His frame was deadened to suffering, I suppose, for he felt relieved of
his pain; but Clement moaned and cried in feverish slumber. His broken
arm was beginning to inflame his blood. He was, besides, much injured by
some kicks from the crowd as he fell. As the old man looked sadly on the
white, baked lips, and the flushed cheeks, contorted with suffering even
in his sleep, Clement gave a sharp cry which disturbed his miserable
neighbours, all slumbering around in uneasy attitudes. They bade him
with curses be silent; and then turning round, tried again to forget
their own misery in sleep. For you see, the bloodthirsty canaille had
not been sated with guillotining and hanging all the nobility they could
find, but were now informing, right and left, even against each other;
and when Clement and Jacques were in the prison, there were few of gentle
blood in the place, and fewer still of gentle manners. At the sound of
the angry words and threats, Jacques thought it best to awaken his master
from his feverish uncomfortable sleep, lest he should provoke more
enmity; and, tenderly lifting him up, he tried to adjust his own body, so
that it should serve as a rest and a pillow for the younger man. The
motion aroused Clement, and he began to talk in a strange, feverish way,
of Virginie, too,--whose name he would not have breathed in such a place
had he been quite himself. But Jacques had as much delicacy of feeling
as any lady in the land, although, mind you, he knew neither how to read
nor write,--and bent his head low down, so that his master might tell him
in a whisper what messages he was to take to Mademoiselle de Crequy, in
case--Poor Clement, he knew it must come to that! No escape for him now,
in Norman disguise or otherwise! Either by gathering fever or
guillotine, death was sure of his prey. Well! when that happened,
Jacques was to go and find Mademoiselle de Crequy, and tell her that her
cousin loved her at the last as he had loved her at the first; but that
she should never have heard another word of his attachment from his
living lips; that he knew he was not good enough for her, his queen; and
that no thought of earning her love by his devotion had prompted his
return to France, only that, if possible, he might have the great
privilege of serving her whom he loved. And then he went off into
rambling talk about petit-maitres, and such kind of expressions, said
Jacques to Flechier, the intendant, little knowing what a clue that one
word gave to much of the poor lad's suffering.
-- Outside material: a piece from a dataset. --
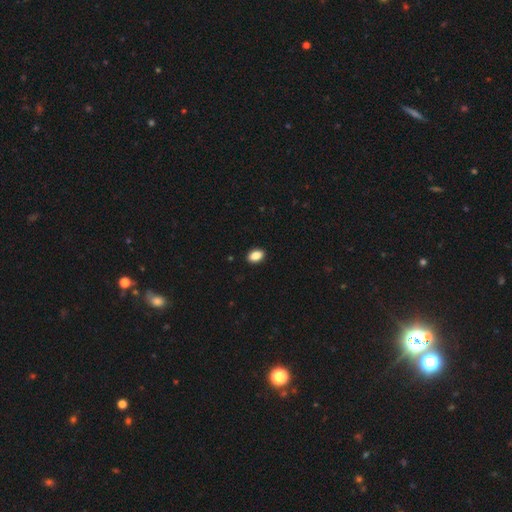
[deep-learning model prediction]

"The summer morning came slowly on in that dark prison, and when Jacques
could look round--his master was now sleeping on his shoulder, still the
uneasy, starting sleep of fever--he saw that there were many women among
the prisoners. (I have heard some of those who have escaped from the
prisons say, that the look of despair and agony that came into the faces
of the prisoners on first wakening, as the sense of their situation grew
upon them, was what lasted the longest in the memory of the survivors.
This look, they said, passed away from the women's faces sooner than it
did from those of the men.)

"Poor old Jacques kept falling asleep, and plucking himself up again for
fear lest, if he did not attend to his master, some harm might come to
the swollen, helpless arm. Yet his weariness grew upon him in spite of
all his efforts, and at last he felt as if he must give way to the
irresistible desire, if only for five minutes. But just then there was a
bustle at the door. Jacques opened his eyes wide to look.

"'The gaoler is early with breakfast,' said some one, lazily.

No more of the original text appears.